A server, configured with TCP/IP address, may receive and answer toany number of clients messages. However, a client can only connect to a single server. Due to a ZeroMQ restriction, in this architecture, the client must send a message first and, in sequence, receive a server reply. Should the server not be able to reply the client, communication is lost.
The following code implements a client-server architecture where the client sends Client data
and the server replies Server data
:
# Server-side script
import communication
server = communication.TCPServer()
received_data = server.receive()
print 'Received "{}"'.format(received_data)
send_data = 'Server data'
server.send(send_data)
print 'Sent "{}"'.format(send_data)
# Client-side script
import communication
client = communication.TCPClient()
send_data = 'Client data'
client.send(send_data)
print 'Sent "{}"'.format(send_data)
received_data = client.receive()
print 'Received "{}"'.format(received_data)
Server output:
Received "Client data"
Sent "Server data"
Client output:
Sent "Client data"
Received "Server data"
Messages
The messages
module stores all kinds of messages used in the Pac-Man application. All messages inherit from BaseMessage
and have a respective type.
For instance, AcknowledgementMessage
is used to communicate the server received the client message but has no special reply.
ACKNOWLEDGMENT_MSG = 'Acknowledgment'
class AcknowledgementMessage(BaseMessage):
def __init__(self):
super(AcknowledgementMessage, self).__init__(type=ACKNOWLEDGMENT_MSG)
Adapter modules
Adapter
The adapter
module contains an adapter class, inheriting from BaseExperiment
, which controls the flow of the simulation. It must also contain the build_parser()
function, to parse command-line arguments, and build_adapter_with_args(args)
, to build an adapter instance from the parsed arguments.

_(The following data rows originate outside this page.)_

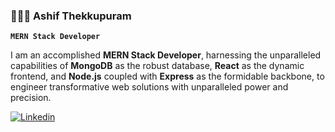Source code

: ### 👨🏻‍💻 Ashif Thekkupuram

**`MERN Stack Developer`**

I am an accomplished **MERN Stack Developer**, harnessing the unparalleled capabilities of **MongoDB** as the robust database, **React** as the dynamic frontend, and **Node.js** coupled with **Express** as the formidable backbone, to engineer transformative web solutions with unparalleled power and precision.


<p align="left">
  <a href="https://www.linkedin.com/in/ashif-thekkupuram-87985818a/">
    <img alt="Linkedin" title="Linkedin" src="https://img.shields.io/badge/LinkedIn-0077B5?style=for-the-badge&logo=linkedin&logoColor=white"/></a>
  
</p>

from multiagentrl import core
from multiagentrl import messages
class ExampleExperiment(core.BaseExperiment):
def __init__(self, learn_games, test_games):
super(ExampleExperiment, self).__init__(
learn_games=learn_games,
test_games=test_games)
def execute_game(self):
pass
def build_parser():
parser = argparse.ArgumentParser(description='Run example simulation.')
parser.add_argument(
'-l', '--learn-games', dest='learn_games', type=int, default=1,
help='number of games to learn from')
parser.add_argument(
'-t', '--test-games', dest='test_games', type=int, default=1,
help='number of games to test learned policy')
return parser
def build_adapter_with_args(args):
return ExampleExperiment(
learn_games=args.learn_games,
test_games=args.test_games)
Agents
The agents
module contains agent classes to be used for action selection when the simulation is running. They must inherit from BaseControllerAgent
and implement its virtual methods, namely start_game
, stop_game
, learn
and act
.
The following agent selects random actions for every simulation step.
import random
from multiagentrl import core
class RandomAgent(core.BaseControllerAgent):
"""Agent that randomly selects an action."""
def __init__(self, agent_id, ally_ids, enemy_ids):
super(RandomAgent, self).__init__(agent_id)
def start_game(self):
pass
def finish_game(self):
pass
def learn(self, state, action, reward):
pass
def act(self, state, legal_actions, explore):
if legal_actions:
return random.choice(legal_actions)
Plot
The plot
module generate graphs from simulation results. It must contain the build_parser()
function, to parse command-line arguments, and plot(args)
, to plot graphs from the parsed arguments.